Rawat, however, added that it is being examined who all can serve in this “extended period”.

“We have identified some areas where this extension can happen. We have asked the services to identify more,” he said.

The CDS added that the intention is to initially make 30 per cent of service personnel serve till the extended age, which will be 58 or 60 years of age.

In an interaction with a group of journalists in February, Gen. Rawat had said the retiring age of defence services personnel, particularly below the rank of officers, should be raised to 58, from the current 37-38, to optimise their services and cut down on the increasing defence pensions.

Other ways to save on defence budget

Rawat also told the parliamentary panel that “jointsmanship” and integration of the defence forces will also lead to saving on the defence budget, as work can be outsourced.

“…A lot of issues that we are now doing from within our own sources can be outsourced,” he said.

“It is through increasing the service span, looking at jointness in seeing that we can optimise resources, and third is seeing how we can outsource some of our services to the private sector, that we intend to save the budget and then use it for modernisation,” he said.

On rationalising manpower in the forces, Gen. Rawat told the panel that while the need for manpower cannot be done away with, the use of technology is being examined.

“In some of the areas, we are trying to make sure that some of the logistic units can be brought down in size….We have almost collapsed a large part of our Army Postal Service; we have given it to the P&T Department to move our post. We are closing down our military farms.

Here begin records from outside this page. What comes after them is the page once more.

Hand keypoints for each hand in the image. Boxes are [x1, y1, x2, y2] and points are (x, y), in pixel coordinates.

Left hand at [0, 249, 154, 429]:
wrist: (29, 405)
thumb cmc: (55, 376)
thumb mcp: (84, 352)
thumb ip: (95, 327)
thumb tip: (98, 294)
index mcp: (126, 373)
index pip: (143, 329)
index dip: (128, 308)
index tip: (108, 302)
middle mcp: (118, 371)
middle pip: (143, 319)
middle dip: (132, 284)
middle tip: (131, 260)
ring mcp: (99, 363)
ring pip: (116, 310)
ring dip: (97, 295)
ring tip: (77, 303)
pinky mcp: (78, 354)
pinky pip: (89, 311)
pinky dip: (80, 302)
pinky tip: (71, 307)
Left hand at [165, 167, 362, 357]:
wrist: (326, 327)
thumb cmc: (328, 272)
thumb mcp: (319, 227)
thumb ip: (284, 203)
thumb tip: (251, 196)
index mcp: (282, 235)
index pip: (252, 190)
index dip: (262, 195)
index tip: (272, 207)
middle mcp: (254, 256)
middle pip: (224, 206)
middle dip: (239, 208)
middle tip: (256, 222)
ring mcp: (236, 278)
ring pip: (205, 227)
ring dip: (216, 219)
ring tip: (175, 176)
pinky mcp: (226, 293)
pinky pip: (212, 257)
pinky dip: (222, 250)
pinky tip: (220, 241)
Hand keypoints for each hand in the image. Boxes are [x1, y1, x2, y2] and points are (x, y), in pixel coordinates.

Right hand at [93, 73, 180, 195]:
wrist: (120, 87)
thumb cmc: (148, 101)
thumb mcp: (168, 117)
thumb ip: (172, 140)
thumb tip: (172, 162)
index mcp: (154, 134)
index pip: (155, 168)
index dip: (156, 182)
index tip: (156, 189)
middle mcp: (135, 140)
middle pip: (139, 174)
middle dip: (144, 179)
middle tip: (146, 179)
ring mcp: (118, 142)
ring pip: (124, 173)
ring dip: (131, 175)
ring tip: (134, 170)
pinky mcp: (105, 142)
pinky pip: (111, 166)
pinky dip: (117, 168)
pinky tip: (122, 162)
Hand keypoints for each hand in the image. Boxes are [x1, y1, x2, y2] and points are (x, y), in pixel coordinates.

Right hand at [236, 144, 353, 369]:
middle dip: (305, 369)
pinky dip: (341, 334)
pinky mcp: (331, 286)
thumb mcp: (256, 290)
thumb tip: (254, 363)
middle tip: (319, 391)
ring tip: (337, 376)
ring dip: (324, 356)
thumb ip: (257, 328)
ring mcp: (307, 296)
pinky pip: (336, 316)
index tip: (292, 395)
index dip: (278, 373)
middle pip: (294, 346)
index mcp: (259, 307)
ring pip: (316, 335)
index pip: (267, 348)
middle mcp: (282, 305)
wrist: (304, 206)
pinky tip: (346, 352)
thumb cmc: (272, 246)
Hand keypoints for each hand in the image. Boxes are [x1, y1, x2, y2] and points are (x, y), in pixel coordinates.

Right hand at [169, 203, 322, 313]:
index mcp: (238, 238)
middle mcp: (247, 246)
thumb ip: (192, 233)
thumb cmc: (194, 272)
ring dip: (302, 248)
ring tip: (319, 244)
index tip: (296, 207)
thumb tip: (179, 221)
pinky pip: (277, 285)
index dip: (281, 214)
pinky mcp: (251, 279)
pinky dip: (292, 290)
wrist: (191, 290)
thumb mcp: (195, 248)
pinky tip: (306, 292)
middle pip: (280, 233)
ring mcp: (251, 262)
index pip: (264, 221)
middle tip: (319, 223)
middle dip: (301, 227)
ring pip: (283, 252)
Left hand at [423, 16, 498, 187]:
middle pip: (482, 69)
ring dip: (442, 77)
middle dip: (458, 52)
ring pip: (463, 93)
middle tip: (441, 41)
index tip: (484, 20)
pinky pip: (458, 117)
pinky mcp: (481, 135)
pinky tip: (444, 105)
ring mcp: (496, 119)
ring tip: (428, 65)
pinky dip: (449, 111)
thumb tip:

We have started closing down some of our workshops in peace stations where we feel it can be outsourced,” he told the panel, adding that there are other proposals in the pipeline.

Speaking to ThePrint, a second senior defence officer said there is no “quickfire solution” to reducing the pension budget, and that it needs to be done gradually in a focussed and planned manner. “After all it’s the security of the ‘active borders’ that the CDS spoke about,” this officer said.

“Increasing pensionable service, increasing age of retirement, increasing SSC officers, gradual reduction in force strengths, outsourcing non-combat jobs, increasing percentage of commutation of pension etc. are all factors that are being vigorously pursued towards rationalisation of the pension budget,” the officer added.